Until now, one of the most effective ways of joining a bumper assembly has been using friction welding, but despite it being a rapid process (~50 seconds) it can leave unacceptable amounts of unsightly weld swarf marks on the surface. This then becomes included at the painting plant as surface specific aesthetic defects, causing the part to be scrapped. Put simply, scrap or re-work costs money, therefore an alternative method was needed.
The Lectro-Treat Air Plasma System
The team solved the problem by tailoring the pretreatment parameters to the material blend and the adhesive to form a strong and durable bond as good as the original technique. The Lectro-Treat blown air plasma system (designated LTIII) lends itself well to automation and has been widely used for many years in the USA to apply paints and labels to plastic products.
How It Works?
Two wire electrodes are connected to the secondary winding of a high-voltage (12-15 kV) transformer. As power is applied an electric arc sparks between the electrodes. A constant flow of air is blown through the electric arc causing it to deflect or spread and because 50-60 arcs are produced per second the process supplies a virtually constant forced air plasma loaded with highly energetic ions. The plasma temperature is low, so doesn’t create a fire hazard or deformation/melting problems to the component.
Area of Effect
As shown in figure 1, the plasma head was attached to a robotic arm, making it highly suitable for use in continuous production environments and treating complex surfaces. The treatment width is ultimately limited by the distance between the electrodes. However, by placing two or more discharge heads next to each other, the effective treatment width from a single power supply is up to 225mm, which is greater than flame treatment, for example.

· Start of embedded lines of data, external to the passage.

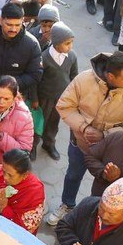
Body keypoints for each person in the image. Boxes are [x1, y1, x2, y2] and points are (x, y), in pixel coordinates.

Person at [53, 51, 123, 220]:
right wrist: (83, 128)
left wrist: (105, 134)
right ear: (111, 76)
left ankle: (97, 214)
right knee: (73, 174)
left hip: (112, 150)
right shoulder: (83, 79)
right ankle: (67, 205)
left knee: (105, 183)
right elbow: (64, 105)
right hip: (80, 142)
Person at [0, 148, 46, 234]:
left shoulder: (35, 192)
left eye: (10, 175)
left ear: (25, 175)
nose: (5, 177)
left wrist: (3, 208)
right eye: (3, 171)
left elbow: (25, 228)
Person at [35, 22, 78, 160]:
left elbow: (74, 77)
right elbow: (36, 80)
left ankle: (49, 143)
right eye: (67, 43)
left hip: (60, 98)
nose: (70, 46)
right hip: (44, 98)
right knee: (39, 122)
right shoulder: (44, 58)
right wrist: (35, 99)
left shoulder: (71, 57)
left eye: (71, 42)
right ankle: (32, 146)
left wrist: (72, 97)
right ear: (57, 43)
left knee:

Figure 1. The Lectro-Heat blown air plasma system mounted on a robotic arm.
Increased Adhesion Due to Lectro-Heat
Increased adhesion is achieved by stripping the hydrogen from the polypropylene-carbon spine and replacing it with functional groups - for Lectro-Treat the hydroxyl (OH) group is used. XPS spectra taken before and after pre-treatment, clearly shows the increase in surface specific oxygen after pre-treatment.
Benefits of the Lectro-Heat Process
Parts pre-treated and bonded using this material successfully passed all the required standard automotive impact tests. The open time for the pre-treatment was two to four weeks depending on storage conditions. Crucially, the treated surface remained consistent during this period unlike flame and corona treated surfaces, which tend to become patchy across the treated surface after only a day or two. Therefore, this process allows greater flexibility in the potential uses of the parts, meaning bonding and/or painting don’t necessarily have be undertaken at the same site or on the same day. Treated parts can be transported or placed in stillage until required, which allows greater flexibility in the manufacturing process.
Currently, this technology is being applied in the UK electrical and packaging industries as well as some automotive applications, although there is significant scope to extend its use in the automotive industry. The process is relevant to any assembly line involving polypropylene and in particular such pre-treatment and bonding technologies will be key to future developments in lightweight vehicles.